調べる力の基礎となる5つの力! 自分で調べて疑問を解決する子供は学力も伸びる

2019年7月22日 みみずく

中学受験生の質問で多いのは、「太閤検地って何ですか?」のような、言葉の意味を尋ねる質問です。こうした質問に対して、保護者は「自分で調べてみようね」と答えるのが望ましいといえます。

とはいえ、そもそも調べ方を知らない子供は、調べようと思っても調べられません。そこで重要になるのが、自分で調べることを通して疑問を解決する「調べる力」です。

今回は、調べる力の基礎となる力を5つ紹介します。

インターネットは調べるのに役立つ

少し前までは、わからないことを調べようと思っても、教科書や資料集を見るか、学校や塾の先生に質問するしか方法がありませんでした。図書館もありますが、子供にとって図書館の利用は難しいでしょう。

一方、最近はインターネットの発達によって、検索すればさまざまな情報を得られるようになりました。スマホやパソコンは調べるのに役立つツールです。しかし、「何をどう調べればいいのか」がわからないと、延々とネットサーフィンをして時間を浪費してしまいます。便利な時代だからこそ、調べる力が求められます。

「調べる力」の基礎となる5つの力

「調べる力」というと漠然としていてとらえどころがありません。そのため、調べる力を5つの基礎的な力に分解して紹介します。

[1] 目次と索引を使いこなす力

多くの参考書や図鑑などには、目次と索引がついています。

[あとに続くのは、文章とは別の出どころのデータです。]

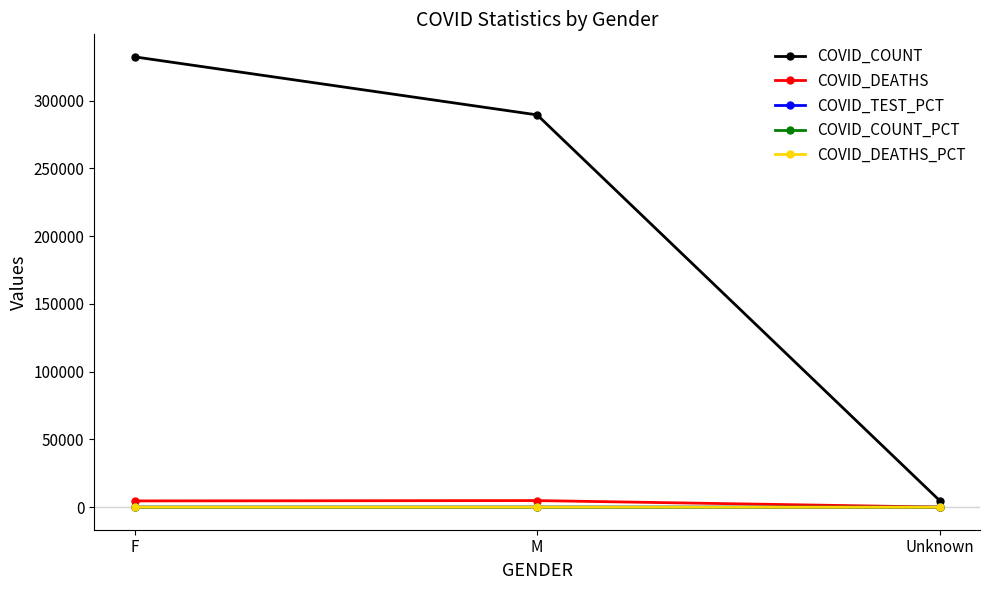

How many values in the COVID_COUNT_PCT series are below 46?

1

目次は、内容の見出しとページ数が記載順に並んだ一覧です。一方、索引は、語句や人名などを五十音順などに並べてページ数と一緒にまとめた一覧です。

本で調べる場合、まずは目次や索引を見ることが大切です。また、インターネット上でも、目次がついている記事が増えてきました。調べたいことの記載箇所を目次から見当をつけられるようになると、調べものがはかどります。

[2] 最適なツールを選択する力

便利なインターネットですが、誤った情報や根拠が不明確な情報もたくさんあります。そのため、インターネットで調べるのが適切でない場合もあります。

インターネットに依存するのではなく、状況に応じてさまざまなツールを選択するといいでしょう。言葉の意味を調べたければ辞書、動物の特徴を調べたければ図鑑というように、ツールを使い分けられれば、調べることが上手になります。

[3] 見たものを言語化する力

「川沿いに咲く黄色い花」の名前を知りたければ、インターネットを使って「黄色 花 河川」で画像検索します。すると、アブラナの画像がヒットして、目の前の花がアブラナだとわかります。

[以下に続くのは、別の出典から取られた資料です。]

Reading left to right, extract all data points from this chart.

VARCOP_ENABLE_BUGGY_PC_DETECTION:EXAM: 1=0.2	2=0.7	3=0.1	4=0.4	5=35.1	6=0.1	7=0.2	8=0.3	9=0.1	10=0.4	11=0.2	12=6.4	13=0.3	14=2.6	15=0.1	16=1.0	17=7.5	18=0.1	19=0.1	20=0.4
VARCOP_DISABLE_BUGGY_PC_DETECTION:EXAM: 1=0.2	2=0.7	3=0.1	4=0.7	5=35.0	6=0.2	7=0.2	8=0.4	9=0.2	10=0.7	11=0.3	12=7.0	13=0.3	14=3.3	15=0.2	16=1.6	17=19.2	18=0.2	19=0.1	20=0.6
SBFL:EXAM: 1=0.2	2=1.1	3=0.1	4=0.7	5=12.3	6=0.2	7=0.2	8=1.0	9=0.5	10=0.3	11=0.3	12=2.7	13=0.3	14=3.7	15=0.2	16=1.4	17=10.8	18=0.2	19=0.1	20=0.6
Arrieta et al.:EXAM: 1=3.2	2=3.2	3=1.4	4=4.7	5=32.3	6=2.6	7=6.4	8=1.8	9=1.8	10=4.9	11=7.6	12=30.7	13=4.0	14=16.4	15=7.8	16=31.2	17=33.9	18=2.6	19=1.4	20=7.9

検索のポイントは、花の色を表す「黄色」だけでなく、場所を特定する「河川」なども入れることです。そうしないと、ヒマワリやタンポポなどがヒットして、アブラナにたどり着けない可能性があります。

このように、名前の知らないモノについて調べるときは、目の前にあるそのモノの特徴や状況を的確にとらえて言語化する力が求められます。

[4] 情報を取捨選択する力

インターネットで「選挙」を検索すると、政党のHPやニュースなどがたくさんヒットします。選挙制度の仕組みを知りたい場合、これらのページを読んでも、求める情報は得られないでしょう。まずは、タイトルや抜粋を参考にして、調べたいことと無関係なページを除外すべきです。

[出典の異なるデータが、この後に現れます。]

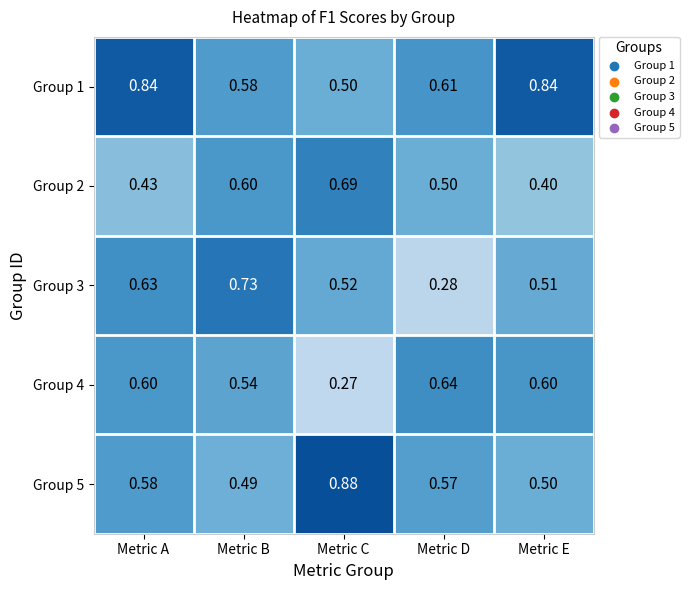

Rank the categories by Group 2 value from lowest to highest.

Metric E, Metric A, Metric D, Metric B, Metric C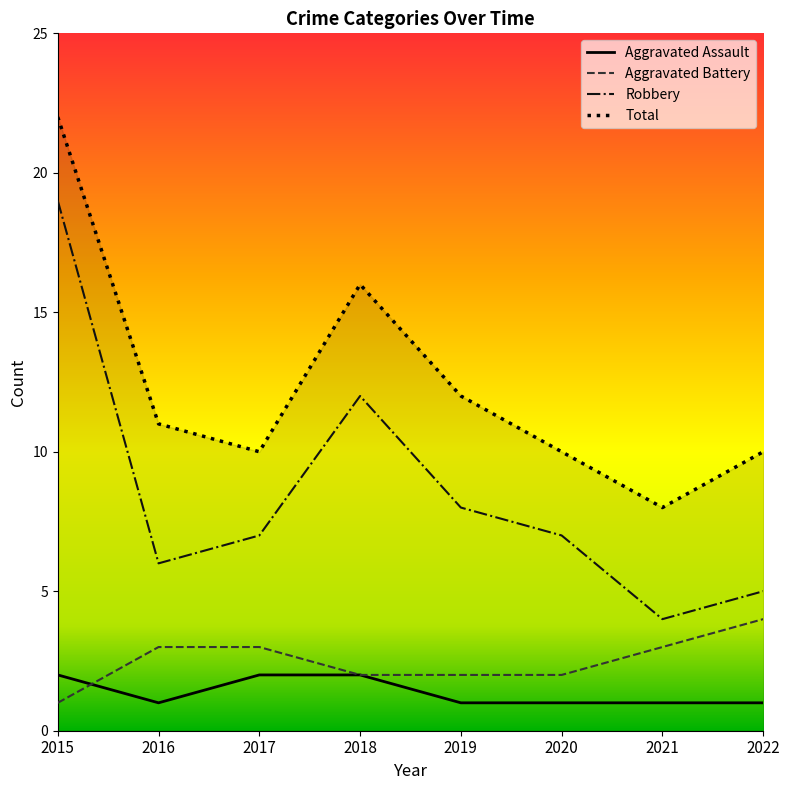

What are all the series names shown in the legend?

Aggravated Assault, Aggravated Battery, Robbery, Total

インターネット上の膨大な情報を取捨選択する習慣が無いと、ページを開いたり閉じたりするだけで時間を浪費します。調べる目的が明確ならば、あえてインターネットを使わず、教科書や参考書を使って調べるのも有効です。

[5] わからないことを深掘りする力

「論理」の辞書的意味は「議論の筋道」です。多くの小学生は「筋道」の意味を知りません。このとき、「筋道」の意味まで調べるのか、「よくわからない」と思ってもそのままにするのかで、学力差が広がっていきます。もちろん望ましいのは前者です。

わからないことを自分が納得できるまで芋づる式に調べるのは、時間がかかって非効率的に思われるかもしれません。しかし、面倒がらずに深掘りできれば、調べたことを十分に理解できて記憶にも残ります。中途半端なところで調べるのをやめないことが大切です。

調べる力を伸ばせば学力も伸びる

調べるのが苦手な子供に対して、保護者は、今回紹介した5つの力を伸ばすきっかけとなるアドバイスをするといいでしょう。たとえば、参考書をパラパラめくっている子供には、「索引を見ようね」と声をかけてみてはいかがですか?

このようなやり取りを通して、子供の「調べる力」は鍛えられます。疑問を自分で調べて解決できる子供は、誰かに教わらなくてもどんどん知識を吸収するので、中学受験で求められる学力も自然と伸びていきます。